Bristish Prime Minister, David Cameron expressed surprise that the Algerian government kept everybody in the dark before it struck.
Two Britons were feared killed in the air strike by the Algerian forces.
In France, President Francois Hollande declined to give specific details about the Algerian operations, but alluded that it was nearly over.
“This all seems to be heading towards an end in dramatic conditions,” Hollande said before a speech to business leaders.
Unconfirmed reports from local sources cited by Reuters and The Associated Press said hostages and militants had been killed in the operation, but reporting on the number of casualties differed wildly.
Earlier, some of those being held reportedly escaped from the plant, near In Amenas, close to the Libyan border.

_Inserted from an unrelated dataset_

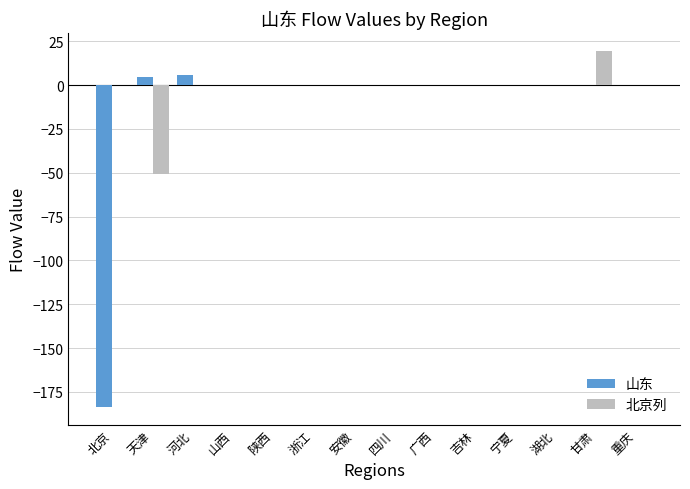

Count the number of categories in the chart.

14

United States (U.S.) officials called the hostage situation in Algeria “murky” and “extremely fluid”. The officials said the U.S. is working with the government of Algeria and other affected nations to try to resolve the situation as quickly and securely as possible.
“We’re all concerned about any innocent lives that are at stake here. So, we are all working together on this,” State Department spokesperson Victoria Nuland said.
Nuland did not say how many Americans were involved.
An Ireland government spokesman said yesterday that an Irish national held at the In Amenas gas plant had “made contact with his family and is understood to be safe and well, and no longer a hostage.”
Islamists stormed the natural BP Gas Plant pumping site and workers’ housing before dawn on Wednesday and claimed to have seized 41 foreign workers – from countries including the U.S., France, Ireland, Britain, Japan and Norway – and local employees.
The Associated Press, citing claims from militants, said the site was attacked on yesterday morning by Algerian military helicopters.
Islamist militants have told a Mauritanian news outlet that Algerian military helicopters strafed the gas complex where they are holding hostages, killing 35 of the foreigners and 15 of the kidnappers.
The spokesman for the Masked Brigade, which had earlier claimed responsibility for the Wednesday assault on the gas complex deep in the Sahara desert, said that Abou El Baraa, the leader of the kidnappers, was also killed in yesterday’s air raid.
The information came from the Nouakchott Information Agency, which has often carried reports from al-Qaida-linked extremist groups.
A local resident near the plant told Reuters the Algerian military had opened fire, and that “many people” were killed.
The resident, who asked not to be identified, said there were many bodies at the scene.
He did not give firm numbers of the dead or say whether they were kidnappers, hostages or both.
French wire service Agence France Press also said an Algerian helicopter was attacking the facility.
Twenty hostages of an Algerian militant group with ties to al Qaeda in a standoff with the Algerian Army are reported to have escaped yesterday.
The militants have demanded an end to the French military campaign in Mali, where hundreds of French paratroopers and marines are launching a ground offensive against rebels a week after Paris began firing on militants from the air.